# Obtaining the Data

Note that this code needs to be run on a kaggle notebook. The bq_helper library uses kaggle permissions to access google big query.

The dataset in question: https://www.kaggle.com/datasets/bigquery/patents

In [None]:
# Start by importing the bq_helper module and calling on the specific active_project and dataset_name for the BigQuery dataset.
import bq_helper
import  pandas as pd
from bq_helper import BigQueryHelper
# https://www.kaggle.com/sohier/introduction-to-the-bq-helper-package

patents = bq_helper.BigQueryHelper(active_project="patents-public-data",
                                   dataset_name="patents")

In [None]:
# View table names under the patents data table
bq_assistant = BigQueryHelper("patents-public-data", "patents")
bq_assistant.list_tables()

In [None]:
# View the first three rows of the publications data table
df_sample = bq_assistant.head("publications", num_rows=3)
df_sample

In [None]:
# View information on all columns in the publications data table
bq_assistant.table_schema("publications")

In [None]:
### Test xample Query
query1 = """
SELECT
  publication_number,
  application_number,
  country_code,
  pct_number,
  family_id,
  title_localized,
  abstract_localized,
  claims_localized,
  description_localized,
  publication_date,
  filing_date,
  inventor,
  assignee,
  ipc
FROM
  `patents-public-data.patents.publications`
LIMIT
  10;
        """

In [None]:
# this function shows the size of the query on the dataset before it was run
# This is important to check as the dataset is terabyte size.
bq_assistant.estimate_query_size(query1)

In [None]:
## Query for a dataset of patent text to do NLP modelling on
query_patent_text = """
SELECT
  publication_number,
  application_number,
  title_localized,
  abstract_localized,
  claims_localized,
  description_localized,
FROM
  `patents-public-data.patents.publications`
WHERE
    application_kind = 'A' AND
    publication_date > 20180000
LIMIT
  10000;
  """

This query was big (about 200GB)

In [None]:
query2018 = """
SELECT
  publication_number,
  application_number,
  country_code,
  publication_date,
  filing_date,
  assignee,
  family_id,
  ipc
FROM
  `patents-public-data.patents.publications`
WHERE
    application_kind = 'A' AND
    ipc IS NOT NULL AND
    country_code IS NOT NULL AND
    publication_date > 20180000
ORDER BY RAND()
LIMIT 1000000;
  """

This query was around 20GB

In [None]:
bq_assistant.estimate_query_size(query2018)

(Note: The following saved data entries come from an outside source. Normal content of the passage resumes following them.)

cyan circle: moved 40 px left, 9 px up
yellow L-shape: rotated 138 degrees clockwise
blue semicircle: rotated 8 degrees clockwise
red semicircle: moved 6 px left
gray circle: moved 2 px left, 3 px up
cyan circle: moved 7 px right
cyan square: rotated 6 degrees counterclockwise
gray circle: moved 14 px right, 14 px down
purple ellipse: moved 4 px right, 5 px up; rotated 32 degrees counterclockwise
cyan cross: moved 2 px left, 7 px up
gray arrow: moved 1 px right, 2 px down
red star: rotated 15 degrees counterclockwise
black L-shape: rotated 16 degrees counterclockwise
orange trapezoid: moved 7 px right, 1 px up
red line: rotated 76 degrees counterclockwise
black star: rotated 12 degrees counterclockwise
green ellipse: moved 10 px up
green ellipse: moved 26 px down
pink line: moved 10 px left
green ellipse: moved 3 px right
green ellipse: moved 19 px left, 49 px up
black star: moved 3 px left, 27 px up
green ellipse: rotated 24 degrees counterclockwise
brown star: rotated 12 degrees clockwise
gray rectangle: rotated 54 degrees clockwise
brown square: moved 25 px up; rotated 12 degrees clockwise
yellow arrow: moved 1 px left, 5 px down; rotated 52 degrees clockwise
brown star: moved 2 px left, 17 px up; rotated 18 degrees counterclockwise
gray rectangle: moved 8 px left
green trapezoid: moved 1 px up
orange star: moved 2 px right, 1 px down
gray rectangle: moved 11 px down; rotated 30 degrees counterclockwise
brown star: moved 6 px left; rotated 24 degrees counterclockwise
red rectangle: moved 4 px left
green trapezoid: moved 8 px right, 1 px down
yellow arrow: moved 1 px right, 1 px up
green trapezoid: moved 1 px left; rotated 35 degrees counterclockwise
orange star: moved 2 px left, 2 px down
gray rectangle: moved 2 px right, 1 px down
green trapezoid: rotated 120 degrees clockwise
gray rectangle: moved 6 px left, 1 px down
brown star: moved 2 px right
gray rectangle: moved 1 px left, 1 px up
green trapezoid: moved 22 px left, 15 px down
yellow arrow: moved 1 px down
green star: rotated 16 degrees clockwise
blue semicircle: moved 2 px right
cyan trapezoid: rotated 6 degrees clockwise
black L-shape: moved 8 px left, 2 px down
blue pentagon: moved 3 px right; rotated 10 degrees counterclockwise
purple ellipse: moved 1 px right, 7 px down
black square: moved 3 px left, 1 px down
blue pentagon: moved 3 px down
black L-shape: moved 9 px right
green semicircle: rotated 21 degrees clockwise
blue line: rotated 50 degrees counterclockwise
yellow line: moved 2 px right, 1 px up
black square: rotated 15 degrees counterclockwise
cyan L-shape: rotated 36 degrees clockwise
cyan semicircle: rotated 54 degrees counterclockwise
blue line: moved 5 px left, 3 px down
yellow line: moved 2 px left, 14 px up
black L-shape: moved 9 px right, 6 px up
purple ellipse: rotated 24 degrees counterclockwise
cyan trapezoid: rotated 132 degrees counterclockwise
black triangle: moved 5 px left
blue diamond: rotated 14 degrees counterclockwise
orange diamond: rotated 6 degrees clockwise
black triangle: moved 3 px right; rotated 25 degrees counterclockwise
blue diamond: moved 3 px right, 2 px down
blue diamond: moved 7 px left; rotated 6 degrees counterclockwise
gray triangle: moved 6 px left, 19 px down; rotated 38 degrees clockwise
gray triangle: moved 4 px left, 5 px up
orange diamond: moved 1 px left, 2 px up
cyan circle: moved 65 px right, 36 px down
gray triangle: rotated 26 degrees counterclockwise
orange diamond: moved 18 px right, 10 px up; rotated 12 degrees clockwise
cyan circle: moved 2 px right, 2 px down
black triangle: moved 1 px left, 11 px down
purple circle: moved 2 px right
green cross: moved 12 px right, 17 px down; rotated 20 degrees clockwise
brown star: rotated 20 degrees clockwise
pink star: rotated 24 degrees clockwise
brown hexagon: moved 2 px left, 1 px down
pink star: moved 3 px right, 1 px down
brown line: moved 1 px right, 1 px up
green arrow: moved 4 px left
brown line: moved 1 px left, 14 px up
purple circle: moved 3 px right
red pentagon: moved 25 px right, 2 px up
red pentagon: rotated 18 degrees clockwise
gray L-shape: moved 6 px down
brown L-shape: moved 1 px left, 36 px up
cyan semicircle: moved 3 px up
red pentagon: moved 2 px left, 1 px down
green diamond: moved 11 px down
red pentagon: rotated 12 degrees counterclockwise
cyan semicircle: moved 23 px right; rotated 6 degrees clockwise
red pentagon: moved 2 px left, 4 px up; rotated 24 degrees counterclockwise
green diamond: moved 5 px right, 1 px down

Queries were run to pull 2 datasets (one for analysis part of project, one for modelling part of project) from the total Google Patent Dataset

In [None]:
## pulling the data
response = patents.query_to_pandas_safe(query2018, max_gb_scanned=20)
response.head(10)

In [None]:
response2 = patents.query_to_pandas_safe(query_patent_text, max_gb_scanned=250)
response2.head(10)